The Science of the Human Past
"The Science of the Human Past." Doesn't that sound cool? It was a symposium recently held at Harvard.
At it Mark Thomas, of University College, London, "presented evidence about one of the strongest forces that has driven human evolution in Europe over the past 20,000 years: milk." according to an article by Alvin Powell of the Harvard News Office. Here's his summary of what Thomas had to say.
Thomas' research showed that a gene variant for "lactase persistence" (LP) that allows humans to digest milk into adulthood — uncommon in most adult animals and in many human societies — swept across Europe sometime in the last 20,000 years.

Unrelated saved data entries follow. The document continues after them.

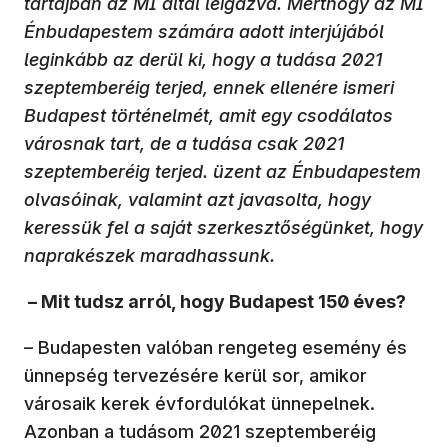
tartájban az MI által leigázva. Merthogy az MI
Énbudapestem számára adott interjújából
leginkább az derül ki, hogy a tudása 2021
szeptemberéig terjed, ennek ellenére ismeri
Budapest történelmét, amit egy csodálatos
városnak tart, de a tudása csak 2021
szeptemberéig terjed. üzent az Énbudapestem
olvasóinak, valamint azt javasolta, hogy
keressük fel a saját szerkesztőségünket, hogy
naprakészek maradhassunk.
– Mit tudsz arról, hogy Budapest 150 éves?
– Budapesten valóban rengeteg esemény és
ünnepség tervezésére kerül sor, amikor
városaik kerek évfordulókat ünnepelnek.
Azonban a tudásom 2021 szeptemberéig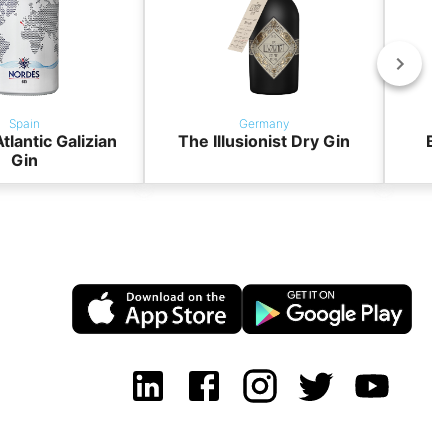
Spain
Germany
tlantic Galizian
The Illusionist Dry Gin
BO
Gin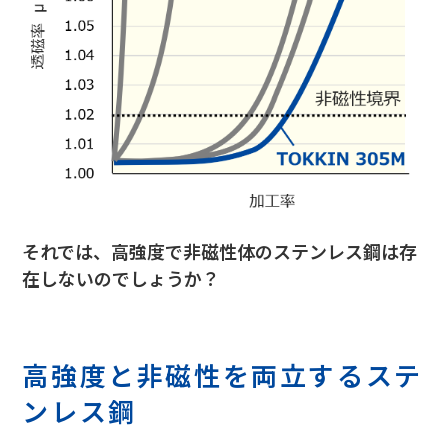
それでは、高強度で非磁性体のステンレス鋼は存
在しないのでしょうか？
高強度と非磁性を両立するステ
ンレス鋼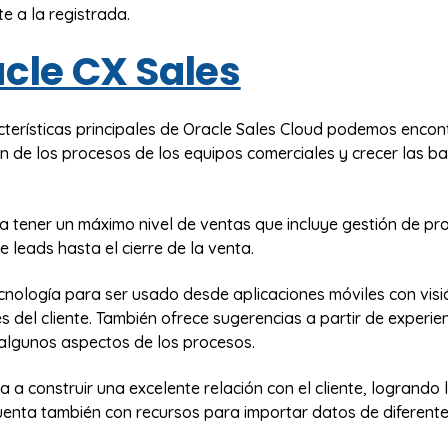
te a la registrada.
cle CX Sales
cterísticas principales de Oracle Sales Cloud podemos encont
n de los procesos de los equipos comerciales y crecer las b
a tener un máximo nivel de ventas que incluye gestión de p
e leads hasta el cierre de la venta.
cnología para ser usado desde aplicaciones móviles con vis
 del cliente. También ofrece sugerencias a partir de experie
algunos aspectos de los procesos.
a construir una excelente relación con el cliente, logrando 
Cuenta también con recursos para importar datos de diferente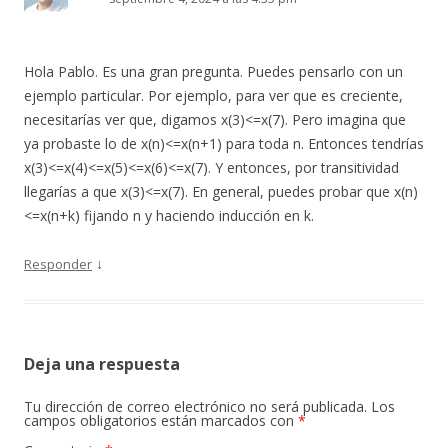
Hola Pablo. Es una gran pregunta. Puedes pensarlo con un
ejemplo particular. Por ejemplo, para ver que es creciente,
necesitarías ver que, digamos x(3)<=x(7). Pero imagina que
ya probaste lo de x(n)<=x(n+1) para toda n. Entonces tendrías
x(3)<=x(4)<=x(5)<=x(6)<=x(7). Y entonces, por transitividad
llegarías a que x(3)<=x(7). En general, puedes probar que x(n)
<=x(n+k) fijando n y haciendo inducción en k.
↓
Responder
Deja una respuesta
Tu dirección de correo electrónico no será publicada.
Los
campos obligatorios están marcados con
*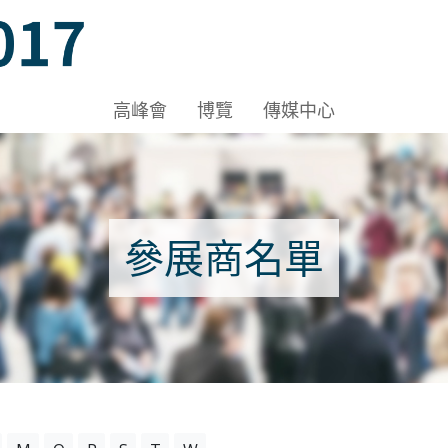
3DE, HKCEC
高峰會
博覽
傳媒中心
 3DE, HKCEC
參展商名單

To spread so rapidly, Thomas said, the gene must have conveyed an extraordinary survival advantage to those possessing it. Though science has not yet identified the specific advantages at play in early Europe, there are several potential candidates. Among them is that milk provides a ready source of calories, protein, calcium, and fat, particularly during the winter or during crop boom-and-bust cycles. It also provides an uncontaminated source of fluids, perhaps lessening illness and parasitic infections; and obtaining it may be a more economical use of lands than farming.
"In Europeans, this is probably the most strongly selected part of the genome in the last 20,000 years," Thomas said.
Thomas found that the gene variant coincided well with the rise of animal domestication, indicating that humans became dairy farmers almost as soon as they began to keep animals.
To track the gene's spread across Europe, Thomas designed a computer model that took into account both archaeological and genetic data. He then ran multiple simulations, randomly changing other variables and looking for patterns that matched what is known today.
The closest matches pegged the rise of milk-drinking Europeans to about 7,400 years ago in central Europe. The spread matched the known rapid spread of Europe’s first farmers, the Linearbandkeramik culture.
"The spread of the LP variation was shaped by selection and by an underlying demographic process, the spread of farming," Thomas said.